The Trust Anchors are not necessarily Root Certificate Authorities as commonly understood. A Trust Anchor can be relative to another property in a claim.

sequenceDiagram
    autonumber
    participant TA as Trust Anchor
    participant holder as Holder

    TA ->> holder: issues a signed and machine readable attestation

The list of valid Trust Anchors and rules are available via the ecosystem Registry.

Examples of Trust Anchors

For a sovereign identity, ie a legal or national identity issued by the state, only a state accredited party can be a Trust Anchor. In the specific case of identity, those are named Trust Service Provider.

PS: sovereign is here used as defined in the dictionary and doesn't relate to SSI.

For the consent to process personal data outside the scope of legitimate interest, only the data subject can be the Trust Anchor.

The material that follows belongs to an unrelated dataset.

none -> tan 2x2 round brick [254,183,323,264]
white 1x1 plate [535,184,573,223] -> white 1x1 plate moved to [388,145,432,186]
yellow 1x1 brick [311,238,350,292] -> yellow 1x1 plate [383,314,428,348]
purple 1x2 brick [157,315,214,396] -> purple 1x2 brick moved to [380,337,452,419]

Trusted Data sources and Notaries

When an accredited Trust Anchors is not capable of issuing cryptographic material nor sign claim directly, then the ecosystem authority accredits one or more Notaries which will perform a validation based on objective evidence from a Trusted Data sources and issue an attestation about the previously made attestation from the Trust Anchors.

The Notaries are not performing audit nor verification of the object of conformity.

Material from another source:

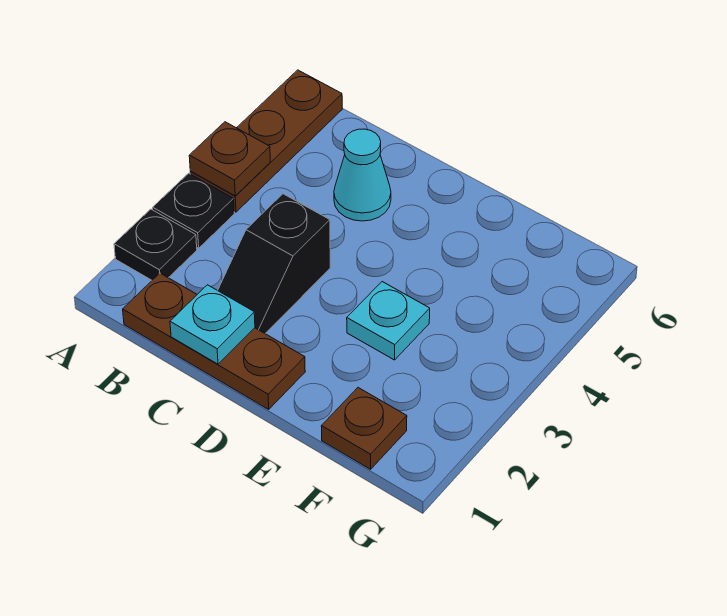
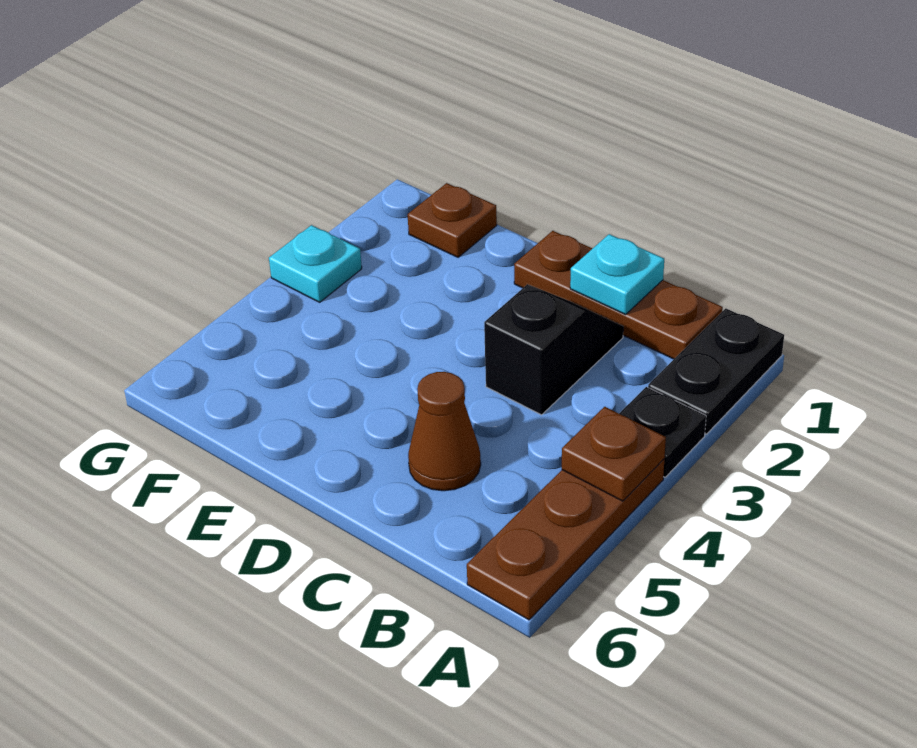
black 1x1 plate [114,209,197,280] -> black 1x2 plate [648,308,784,434]
cyan 1x1 cone [334,129,391,221] -> brown 1x1 cone [408,372,481,491]
cyan 1x1 plate [347,282,430,360] -> cyan 1x1 plate moved to [269,225,362,302]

The VC signed by such a Notary will be second-party conformity assessment activity and have as credentialSubject a statement about the original attestation.
The overall trust level of such a VC will be lower than if the CAB was able to digitally sign the VC directly without involving a Notary. See the Veracity Trust Index

The Notaries are converting "not machine readable" proofs into "machine readable" proofs.

sequenceDiagram
    autonumber
    participant TA as Trust Anchor
    participant notary as Notary
    participant holder as Holder

    alt attestation comes directly from the trust anchor
      TA ->> notary: issues an unsigned or non-machine readable attestation
    else attestation comes from the holder
      TA ->> holder: issues an unsigned or non-machine readable attestation
      holder ->> notary: presents the unsigned or non-machine readable attestation
    end
    Note over notary: the notary uses Trusted Data Sources to validates the attestation
    notary ->> notary: translates from a non-machine readable to a machine readable and signs
    Note over notary: the notary becomes a Trust Anchor
    notary ->> holder: issues a signed and machine readable attestation

Examples of Notary

The European Commission is providing several API, including one to check the validity of EORI number.
Unfortunately, those API are not returning Verifiable Credentials. Hence the development of a notary service for EORI using the European Commission API as Trusted Data source for validation.

Evidence

It is expected that the VC issued by the Notaries contain the evidence of the validation process.

Implementation

The list of Trust Anchors, Trusted Data Sources and Notaries are discoverable via the ecosystem Registry.